O motorista da viatura de luxo entregou um papel à
senhora, com a anotação de um número de telefone. Deixou-a ali, seguindo
viagem.
Segundo consta, duas pessoas relataram que o antigo
presidente da república teria feito um gesto para que o seu condutor se
apressasse e prosseguisse o trajeto.
Algumas reflexões poderiam ser feitas a propósito de
ética, moral, cortesia e civismo.
Uma especial simpatia poderia levar a que o
ex-chefe-de-estado, embora alheio ao sinistro, se mostrasse preocupado com o
bem-estar de alguém que sofrera uma pequena colisão.
IGNORA E MANDA ARRANCAR
Numa perspetiva jurídica, devemos apreciar o que é de
lei.
O político era simples passageiro. Nada tem que ver com
a forma como era dirigido o veículo.
Está exatamente na mesma posição em que se encontra um
guia turístico relativamente ao autocarro em que são transportados os
viajantes. Comunica instruções ao automobilista, indica-lhe destinos, percursos
e locais de paragem. Mas o cumprimento das regras compete a quem vai ao
volante. Como diz o código da estrada, todo o veículo tem um condutor, a quem
incumbe proceder ao transporte dos passageiros sem comprometer a respetiva
segurança.
Em caso de acidente com feridos, compete-lhe prestar
assistência. Se não o fizer, pratica um crime.
Na ausência de sinistrados, como era o caso, o condutor
deve comunicar o seu nome, quem é o dono da viatura e qual o número da apólice
de seguro. Se lhe for pedido, é obrigado a exibir os documentos. Não cumprindo
esta responsabilidade, fica sujeito a uma multa de 120 euros.

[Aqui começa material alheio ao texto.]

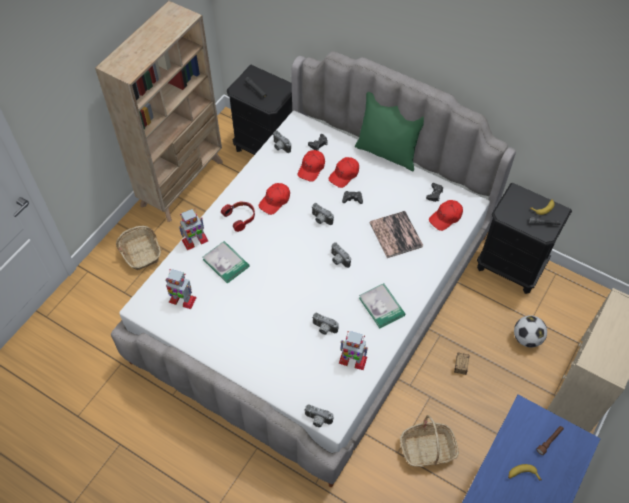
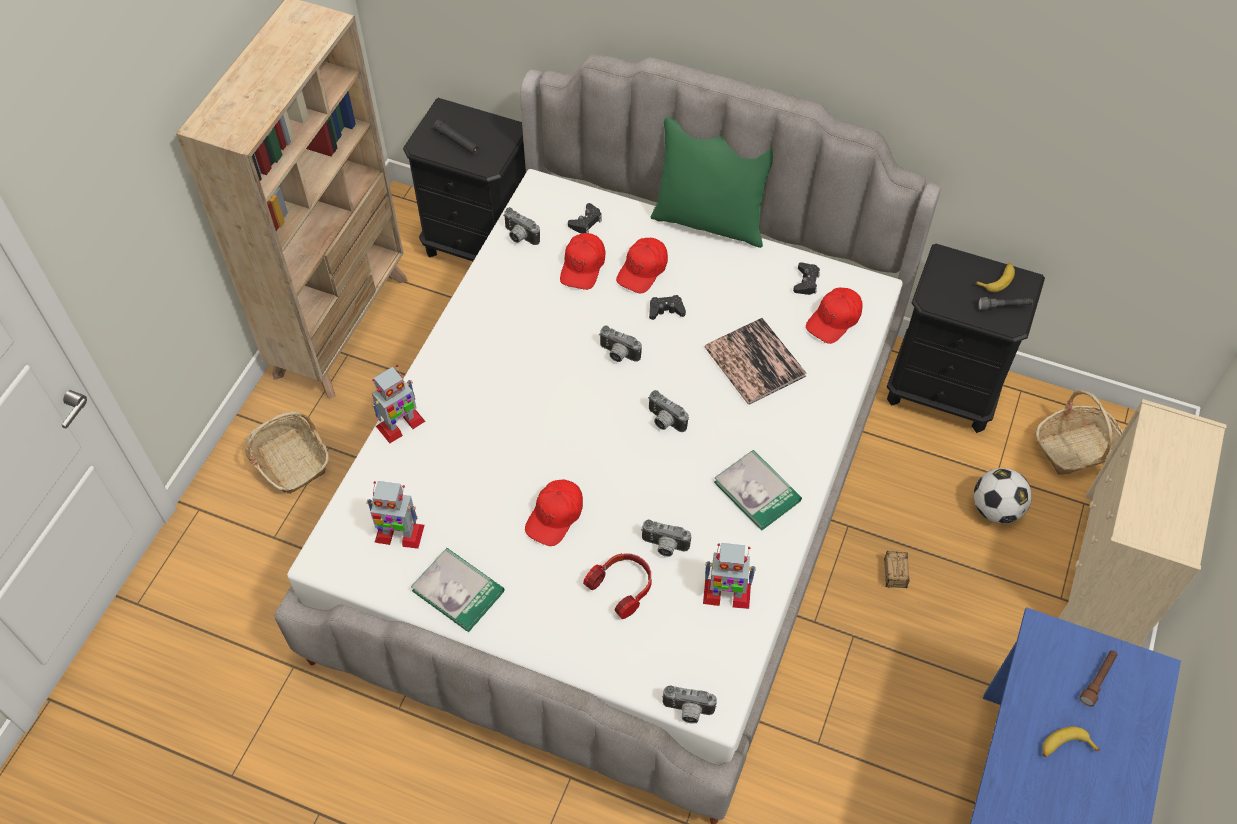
camera: 10 degrees left, 0 degrees up
(226, 263) = (465, 456): book -> book (458, 591)
(240, 217) = (474, 371): headphones -> headphones (623, 586)
(275, 201) = (530, 333): red cap -> red cap (555, 516)
(427, 449) = (868, 728): basket -> basket (1077, 448)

Tratando-se de um carro pertencente ao Estado, o mais provável
é que nem sequer disponha de seguro. Assim, quem o guiava apenas tinha de dizer
o seu nome completo.
Em qualquer das situações, o pior seria deixar o automóvel imobilizado
no local do acidente. Violaria o artigo 87 do código da estrada. Acima de tudo,
criava uma situação de perigo e provocava embaraço para o trânsito.
Tudo o resto são falsidades para tentar vender jornais.